Records from a collection
########
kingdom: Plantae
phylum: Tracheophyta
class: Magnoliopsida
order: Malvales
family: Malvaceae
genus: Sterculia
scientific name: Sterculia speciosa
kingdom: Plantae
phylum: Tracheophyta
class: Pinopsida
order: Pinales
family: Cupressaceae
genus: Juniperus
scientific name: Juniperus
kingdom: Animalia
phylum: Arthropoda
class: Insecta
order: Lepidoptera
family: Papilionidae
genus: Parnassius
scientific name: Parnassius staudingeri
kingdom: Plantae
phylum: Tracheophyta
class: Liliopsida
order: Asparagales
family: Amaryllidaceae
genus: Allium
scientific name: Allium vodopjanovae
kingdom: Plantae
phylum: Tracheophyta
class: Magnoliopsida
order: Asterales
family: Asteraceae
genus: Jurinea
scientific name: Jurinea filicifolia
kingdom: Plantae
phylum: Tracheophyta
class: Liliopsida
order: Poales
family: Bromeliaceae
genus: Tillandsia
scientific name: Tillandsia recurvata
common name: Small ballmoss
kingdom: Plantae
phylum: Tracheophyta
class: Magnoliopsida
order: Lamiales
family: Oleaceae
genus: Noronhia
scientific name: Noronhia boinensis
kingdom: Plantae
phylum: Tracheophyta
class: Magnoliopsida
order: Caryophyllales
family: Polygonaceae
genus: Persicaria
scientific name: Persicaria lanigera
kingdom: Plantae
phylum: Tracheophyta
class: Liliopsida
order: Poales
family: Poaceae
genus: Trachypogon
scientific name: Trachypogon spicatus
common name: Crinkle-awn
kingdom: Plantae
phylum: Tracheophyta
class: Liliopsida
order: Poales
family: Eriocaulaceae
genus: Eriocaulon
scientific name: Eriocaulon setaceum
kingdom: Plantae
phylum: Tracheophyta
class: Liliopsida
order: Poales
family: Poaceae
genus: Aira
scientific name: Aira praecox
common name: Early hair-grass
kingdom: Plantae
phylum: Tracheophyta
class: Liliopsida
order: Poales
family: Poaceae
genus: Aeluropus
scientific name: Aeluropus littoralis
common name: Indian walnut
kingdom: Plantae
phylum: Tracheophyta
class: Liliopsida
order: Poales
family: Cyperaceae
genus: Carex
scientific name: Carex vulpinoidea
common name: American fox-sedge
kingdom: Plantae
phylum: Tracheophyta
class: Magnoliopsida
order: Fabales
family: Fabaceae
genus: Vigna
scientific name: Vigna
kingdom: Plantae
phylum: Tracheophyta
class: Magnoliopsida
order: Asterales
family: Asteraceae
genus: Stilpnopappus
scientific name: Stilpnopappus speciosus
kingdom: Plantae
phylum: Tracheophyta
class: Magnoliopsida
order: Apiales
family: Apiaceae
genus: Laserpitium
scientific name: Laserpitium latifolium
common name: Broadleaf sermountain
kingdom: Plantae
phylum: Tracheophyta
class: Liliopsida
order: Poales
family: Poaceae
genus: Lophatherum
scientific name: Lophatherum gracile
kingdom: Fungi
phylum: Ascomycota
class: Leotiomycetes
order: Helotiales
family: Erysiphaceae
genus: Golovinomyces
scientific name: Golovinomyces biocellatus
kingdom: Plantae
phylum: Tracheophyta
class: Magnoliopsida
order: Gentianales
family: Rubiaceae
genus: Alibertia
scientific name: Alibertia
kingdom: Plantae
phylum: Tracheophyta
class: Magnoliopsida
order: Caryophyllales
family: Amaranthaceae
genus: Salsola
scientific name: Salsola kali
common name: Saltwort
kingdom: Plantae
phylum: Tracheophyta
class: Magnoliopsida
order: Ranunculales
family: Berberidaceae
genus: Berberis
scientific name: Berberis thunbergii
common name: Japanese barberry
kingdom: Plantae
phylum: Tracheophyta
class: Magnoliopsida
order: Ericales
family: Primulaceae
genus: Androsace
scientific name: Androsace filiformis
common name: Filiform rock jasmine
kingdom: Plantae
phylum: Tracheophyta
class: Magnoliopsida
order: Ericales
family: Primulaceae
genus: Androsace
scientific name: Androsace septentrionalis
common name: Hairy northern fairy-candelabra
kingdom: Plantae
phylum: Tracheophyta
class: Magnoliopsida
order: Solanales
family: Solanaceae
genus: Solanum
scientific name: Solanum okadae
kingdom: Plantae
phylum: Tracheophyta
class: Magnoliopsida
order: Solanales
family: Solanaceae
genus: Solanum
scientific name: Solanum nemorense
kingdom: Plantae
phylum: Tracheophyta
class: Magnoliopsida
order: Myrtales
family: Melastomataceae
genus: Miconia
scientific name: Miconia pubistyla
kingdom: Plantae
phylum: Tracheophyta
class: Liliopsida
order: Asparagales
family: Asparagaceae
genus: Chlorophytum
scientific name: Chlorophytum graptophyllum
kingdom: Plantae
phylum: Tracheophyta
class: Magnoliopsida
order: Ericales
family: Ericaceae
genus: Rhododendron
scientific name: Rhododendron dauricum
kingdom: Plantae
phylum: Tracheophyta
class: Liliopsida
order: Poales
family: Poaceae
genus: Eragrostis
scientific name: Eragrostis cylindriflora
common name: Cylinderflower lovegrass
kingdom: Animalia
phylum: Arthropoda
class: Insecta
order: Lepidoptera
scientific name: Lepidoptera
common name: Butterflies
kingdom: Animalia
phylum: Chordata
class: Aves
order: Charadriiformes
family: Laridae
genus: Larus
########
_Given request_
Output every line of the records above word for word, with nothing changed, added, or left out.

_Exercise result_
kingdom: Plantae
phylum: Tracheophyta
class: Magnoliopsida
order: Malvales
family: Malvaceae
genus: Sterculia
scientific name: Sterculia speciosa
kingdom: Plantae
phylum: Tracheophyta
class: Pinopsida
order: Pinales
family: Cupressaceae
genus: Juniperus
scientific name: Juniperus
kingdom: Animalia
phylum: Arthropoda
class: Insecta
order: Lepidoptera
family: Papilionidae
genus: Parnassius
scientific name: Parnassius staudingeri
kingdom: Plantae
phylum: Tracheophyta
class: Liliopsida
order: Asparagales
family: Amaryllidaceae
genus: Allium
scientific name: Allium vodopjanovae
kingdom: Plantae
phylum: Tracheophyta
class: Magnoliopsida
order: Asterales
family: Asteraceae
genus: Jurinea
scientific name: Jurinea filicifolia
kingdom: Plantae
phylum: Tracheophyta
class: Liliopsida
order: Poales
family: Bromeliaceae
genus: Tillandsia
scientific name: Tillandsia recurvata
common name: Small ballmoss
kingdom: Plantae
phylum: Tracheophyta
class: Magnoliopsida
order: Lamiales
family: Oleaceae
genus: Noronhia
scientific name: Noronhia boinensis
kingdom: Plantae
phylum: Tracheophyta
class: Magnoliopsida
order: Caryophyllales
family: Polygonaceae
genus: Persicaria
scientific name: Persicaria lanigera
kingdom: Plantae
phylum: Tracheophyta
class: Liliopsida
order: Poales
family: Poaceae
genus: Trachypogon
scientific name: Trachypogon spicatus
common name: Crinkle-awn
kingdom: Plantae
phylum: Tracheophyta
class: Liliopsida
order: Poales
family: Eriocaulaceae
genus: Eriocaulon
scientific name: Eriocaulon setaceum
kingdom: Plantae
phylum: Tracheophyta
class: Liliopsida
order: Poales
family: Poaceae
genus: Aira
scientific name: Aira praecox
common name: Early hair-grass
kingdom: Plantae
phylum: Tracheophyta
class: Liliopsida
order: Poales
family: Poaceae
genus: Aeluropus
scientific name: Aeluropus littoralis
common name: Indian walnut
kingdom: Plantae
phylum: Tracheophyta
class: Liliopsida
order: Poales
family: Cyperaceae
genus: Carex
scientific name: Carex vulpinoidea
common name: American fox-sedge
kingdom: Plantae
phylum: Tracheophyta
class: Magnoliopsida
order: Fabales
family: Fabaceae
genus: Vigna
scientific name: Vigna
kingdom: Plantae
phylum: Tracheophyta
class: Magnoliopsida
order: Asterales
family: Asteraceae
genus: Stilpnopappus
scientific name: Stilpnopappus speciosus
kingdom: Plantae
phylum: Tracheophyta
class: Magnoliopsida
order: Apiales
family: Apiaceae
genus: Laserpitium
scientific name: Laserpitium latifolium
common name: Broadleaf sermountain
kingdom: Plantae
phylum: Tracheophyta
class: Liliopsida
order: Poales
family: Poaceae
genus: Lophatherum
scientific name: Lophatherum gracile
kingdom: Fungi
phylum: Ascomycota
class: Leotiomycetes
order: Helotiales
family: Erysiphaceae
genus: Golovinomyces
scientific name: Golovinomyces biocellatus
kingdom: Plantae
phylum: Tracheophyta
class: Magnoliopsida
order: Gentianales
family: Rubiaceae
genus: Alibertia
scientific name: Alibertia
kingdom: Plantae
phylum: Tracheophyta
class: Magnoliopsida
order: Caryophyllales
family: Amaranthaceae
genus: Salsola
scientific name: Salsola kali
common name: Saltwort
kingdom: Plantae
phylum: Tracheophyta
class: Magnoliopsida
order: Ranunculales
family: Berberidaceae
genus: Berberis
scientific name: Berberis thunbergii
common name: Japanese barberry
kingdom: Plantae
phylum: Tracheophyta
class: Magnoliopsida
order: Ericales
family: Primulaceae
genus: Androsace
scientific name: Androsace filiformis
common name: Filiform rock jasmine
kingdom: Plantae
phylum: Tracheophyta
class: Magnoliopsida
order: Ericales
family: Primulaceae
genus: Androsace
scientific name: Androsace septentrionalis
common name: Hairy northern fairy-candelabra
kingdom: Plantae
phylum: Tracheophyta
class: Magnoliopsida
order: Solanales
family: Solanaceae
genus: Solanum
scientific name: Solanum okadae
kingdom: Plantae
phylum: Tracheophyta
class: Magnoliopsida
order: Solanales
family: Solanaceae
genus: Solanum
scientific name: Solanum nemorense
kingdom: Plantae
phylum: Tracheophyta
class: Magnoliopsida
order: Myrtales
family: Melastomataceae
genus: Miconia
scientific name: Miconia pubistyla
kingdom: Plantae
phylum: Tracheophyta
class: Liliopsida
order: Asparagales
family: Asparagaceae
genus: Chlorophytum
scientific name: Chlorophytum graptophyllum
kingdom: Plantae
phylum: Tracheophyta
class: Magnoliopsida
order: Ericales
family: Ericaceae
genus: Rhododendron
scientific name: Rhododendron dauricum
kingdom: Plantae
phylum: Tracheophyta
class: Liliopsida
order: Poales
family: Poaceae
genus: Eragrostis
scientific name: Eragrostis cylindriflora
common name: Cylinderflower lovegrass
kingdom: Animalia
phylum: Arthropoda
class: Insecta
order: Lepidoptera
scientific name: Lepidoptera
common name: Butterflies
kingdom: Animalia
phylum: Chordata
class: Aves
order: Charadriiformes
family: Laridae
genus: Larus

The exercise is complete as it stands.